Yesterday I believed that summer is real

Yesterday I was driving to work, and it was a beautiful day. The sun was peeking out from behind the clouds, and the temperature was shockingingly warm for January in Southern Ontario.

I was car-pooling with my friend Melanie, and thinking of how summer usually feels like a mere dream when we are entrenched in the long dark coldness of winter, I remarked to her: "Today, I believe that summer is real."


She thought for a moment, and then said to me, "What do you think God is trying to tell you through that?"


"Uhhh... I don't know... what do you think?"


She smiled. "I think He's telling you that summer is real."


I rolled my eyes. "I thought you were going to come up with some deep truth from that."


"There is- I think He is reminding you that the 'spring' and 'summer' of life are real too, even when you are in the winter and don't feel like it's possible."


I ruminated on that for a while. I had been talking with her the evening before about how I feel like I am in a dark valley right now, and have been for a long time. There are many great things in my life that I am so thankful for- but underneath everything is a deep sadness. I told her that I have trouble believing that the valley will ever end.


The past 4 years have been tough ones, and through it all, God has taught me that He offers precious gifts in brokenness. I have found
Him in my brokenness, and I wouldn't trade anything for that. I'm in a painful valley, but I know that there is firm ground underneath my feet. I know that God is with me. Sometimes He feels far away, like right now, but there is something even deeper than feelings- a certainty that He is good and He loves me.

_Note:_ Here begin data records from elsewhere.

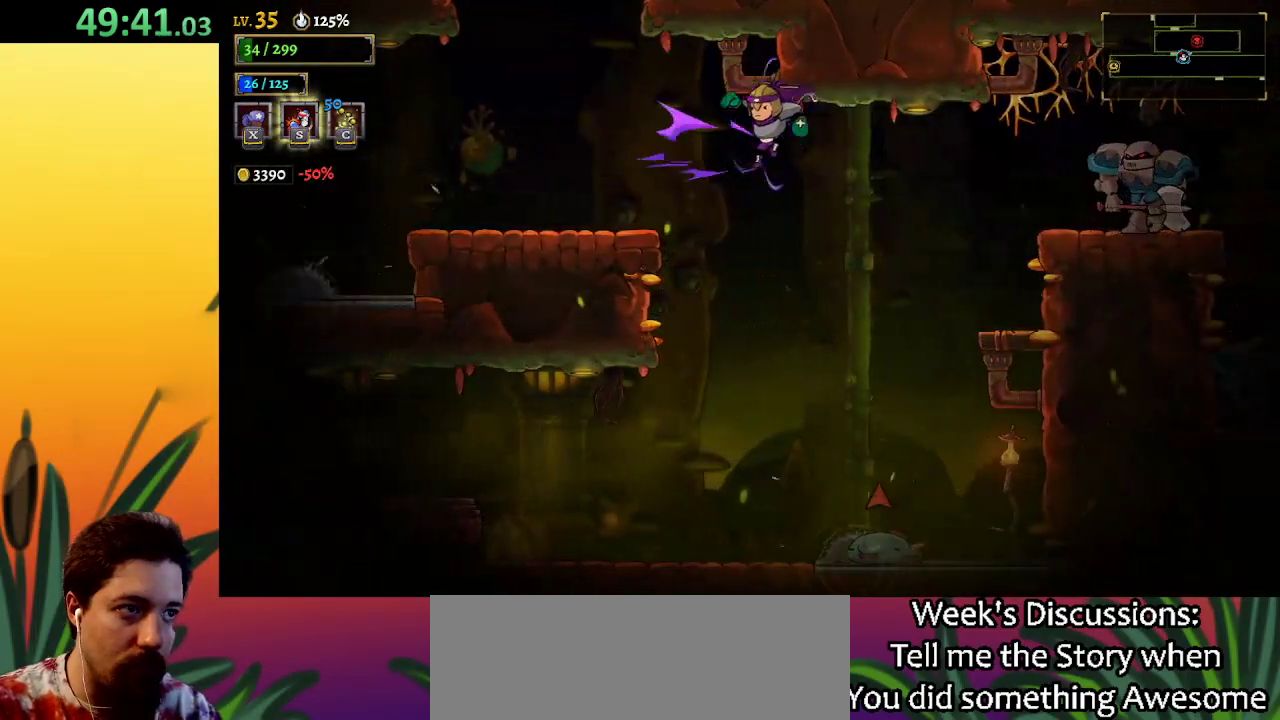
{"keys": ["left"], "events": [[100, "z", "down"], [250, "z", "up"]]}
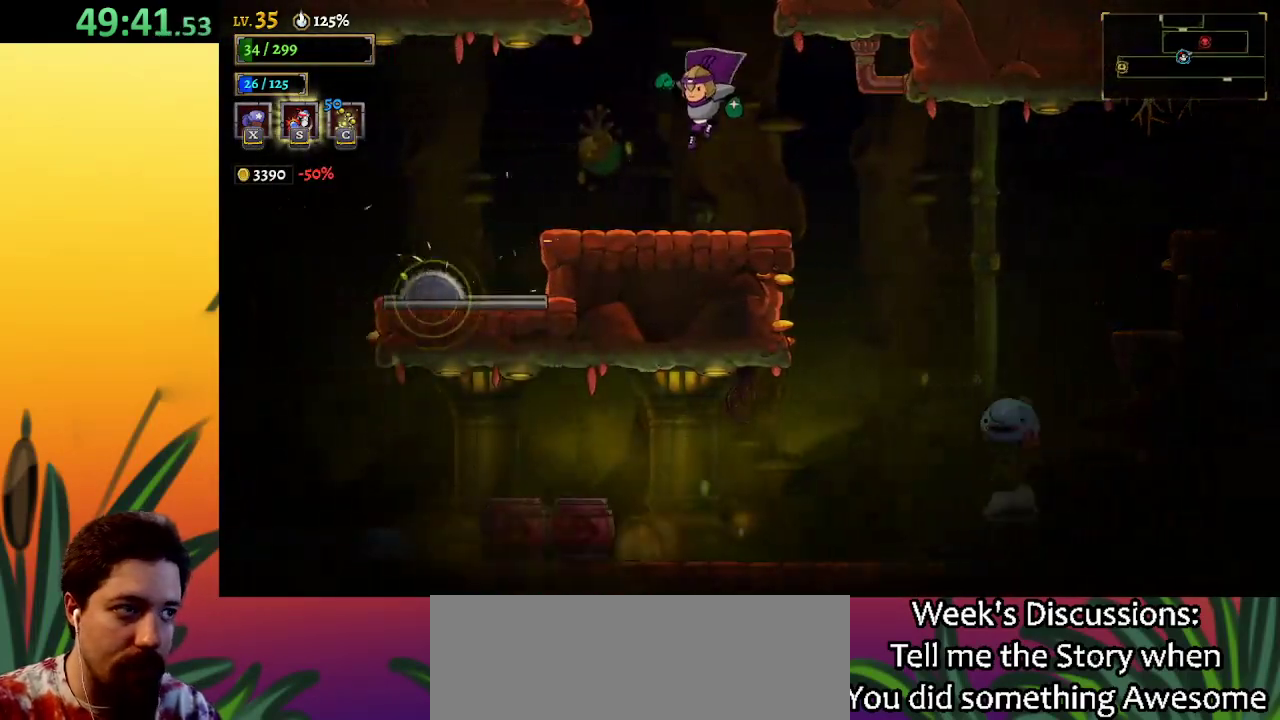
{"keys": ["z"], "events": [[17, "left", "up"], [250, "z", "down"]]}
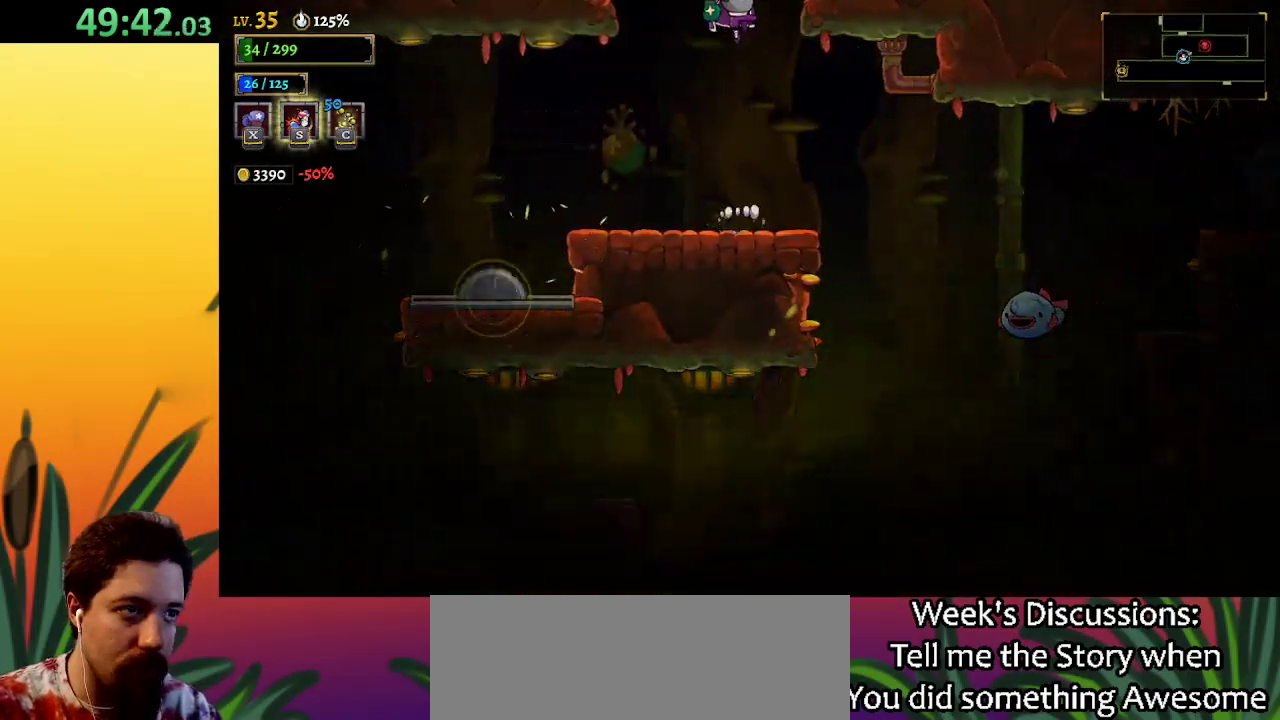
{"keys": [], "events": [[83, "z", "up"]]}
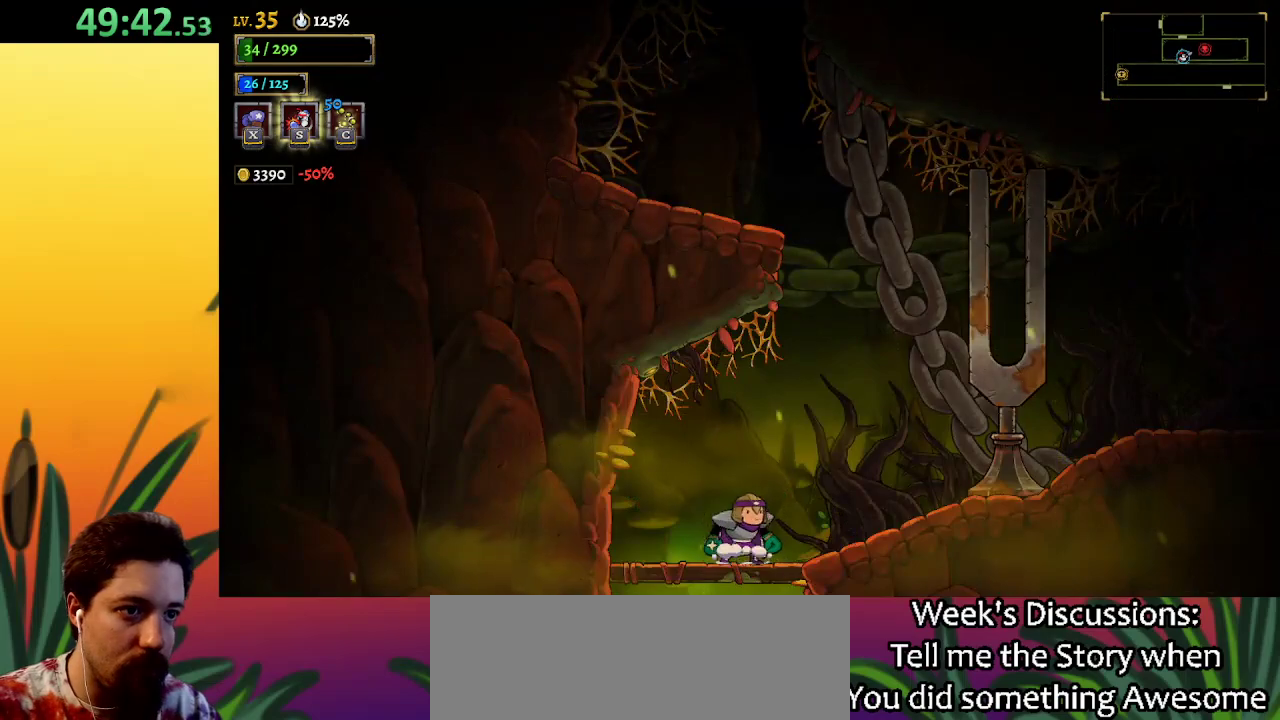
{"keys": ["right"], "events": [[50, "down", "down"], [150, "down", "up"], [383, "right", "down"]]}
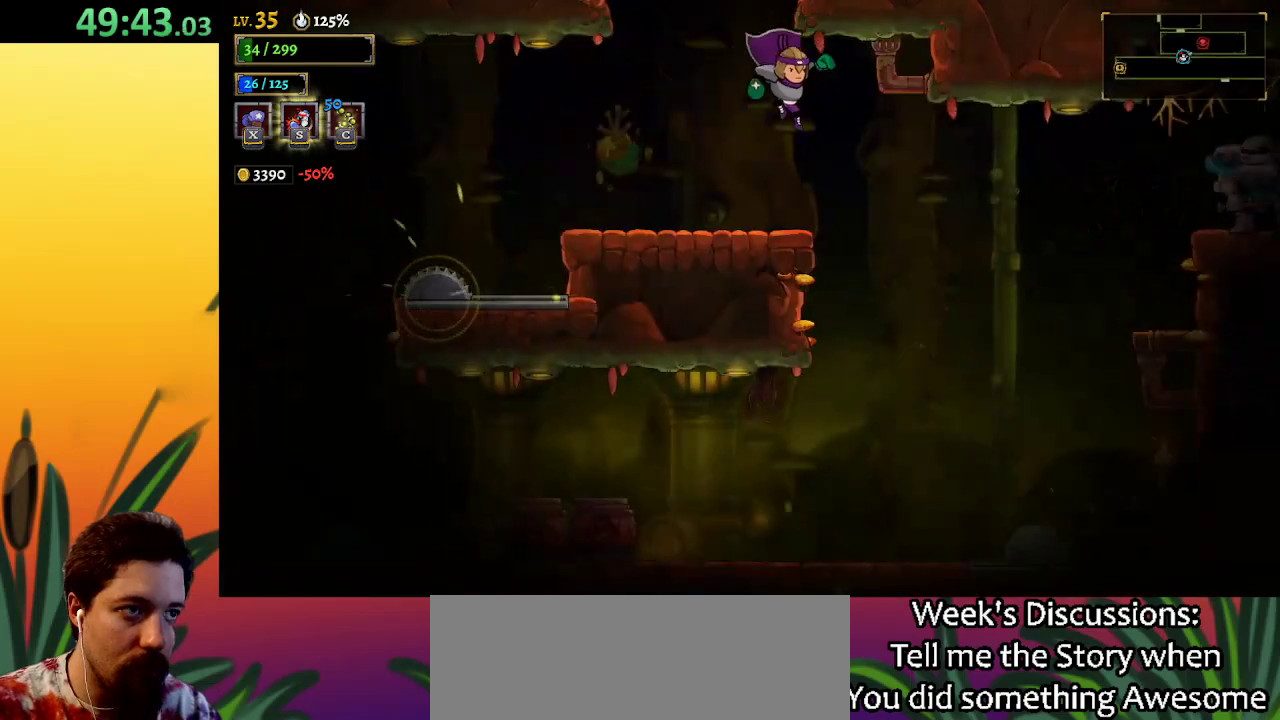
{"keys": ["d", "right"], "events": [[117, "d", "down"]]}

Yesterday though, He reminded me, through a warm day and a good friend, that the valley is not all there is- or ever will be.

2 comments:

solnechko said...

You put it beautifully, Jen. Your second last paragraph pretty much sums up something I've become convinced is the biggest lesson God would like us to learn. If there was a scale to go by, that would be at the top of the mountain for me - to go through sorrow and suffering, and yet to still be convinced that God is ultimately good and that He loves you - incomprehensible to the childish mind. Only understood by those who can grasp that God operates by different standards than we do, has different values, higher thoughts, higher ways... though my flesh it be destroyed... yet will I praise Him.

Lisa said...

I carry you around in a special little spot somewhere near my heart.